*ASSIGNED TASK*:
From the listing below, retype exactly the line holding "Draft scoring sheet", the line holding "implement the following", and the lines between them; skip everything else.
*** Opening TASK INPUT ***
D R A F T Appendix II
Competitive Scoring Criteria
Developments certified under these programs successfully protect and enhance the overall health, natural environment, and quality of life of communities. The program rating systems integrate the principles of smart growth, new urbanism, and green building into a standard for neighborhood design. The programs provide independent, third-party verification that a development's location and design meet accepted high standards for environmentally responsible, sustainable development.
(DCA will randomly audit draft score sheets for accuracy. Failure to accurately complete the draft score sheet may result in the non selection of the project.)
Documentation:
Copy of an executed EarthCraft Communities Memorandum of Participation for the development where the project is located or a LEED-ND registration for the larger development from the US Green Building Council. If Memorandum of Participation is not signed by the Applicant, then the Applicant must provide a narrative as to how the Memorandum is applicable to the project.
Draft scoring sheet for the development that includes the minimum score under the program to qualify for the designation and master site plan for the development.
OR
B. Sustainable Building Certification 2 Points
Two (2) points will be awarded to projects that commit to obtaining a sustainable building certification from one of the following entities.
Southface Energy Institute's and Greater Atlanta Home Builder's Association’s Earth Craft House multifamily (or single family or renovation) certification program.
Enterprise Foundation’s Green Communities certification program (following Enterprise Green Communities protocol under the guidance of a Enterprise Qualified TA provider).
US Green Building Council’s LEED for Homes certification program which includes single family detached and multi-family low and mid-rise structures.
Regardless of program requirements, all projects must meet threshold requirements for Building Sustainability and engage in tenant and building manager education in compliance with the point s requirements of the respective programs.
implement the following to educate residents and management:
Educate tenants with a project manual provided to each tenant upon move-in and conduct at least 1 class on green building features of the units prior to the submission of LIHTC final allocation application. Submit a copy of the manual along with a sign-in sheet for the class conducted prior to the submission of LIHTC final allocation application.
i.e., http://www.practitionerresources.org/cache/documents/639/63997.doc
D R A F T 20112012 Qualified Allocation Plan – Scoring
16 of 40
*** Closing TASK INPUT ***
*EXERCISE ANSWER*:
Draft scoring sheet for the development that includes the minimum score under the program to qualify for the designation and master site plan for the development.
OR
B. Sustainable Building Certification 2 Points
Two (2) points will be awarded to projects that commit to obtaining a sustainable building certification from one of the following entities.
Southface Energy Institute's and Greater Atlanta Home Builder's Association’s Earth Craft House multifamily (or single family or renovation) certification program.
Enterprise Foundation’s Green Communities certification program (following Enterprise Green Communities protocol under the guidance of a Enterprise Qualified TA provider).
US Green Building Council’s LEED for Homes certification program which includes single family detached and multi-family low and mid-rise structures.
Regardless of program requirements, all projects must meet threshold requirements for Building Sustainability and engage in tenant and building manager education in compliance with the point s requirements of the respective programs.
implement the following to educate residents and management:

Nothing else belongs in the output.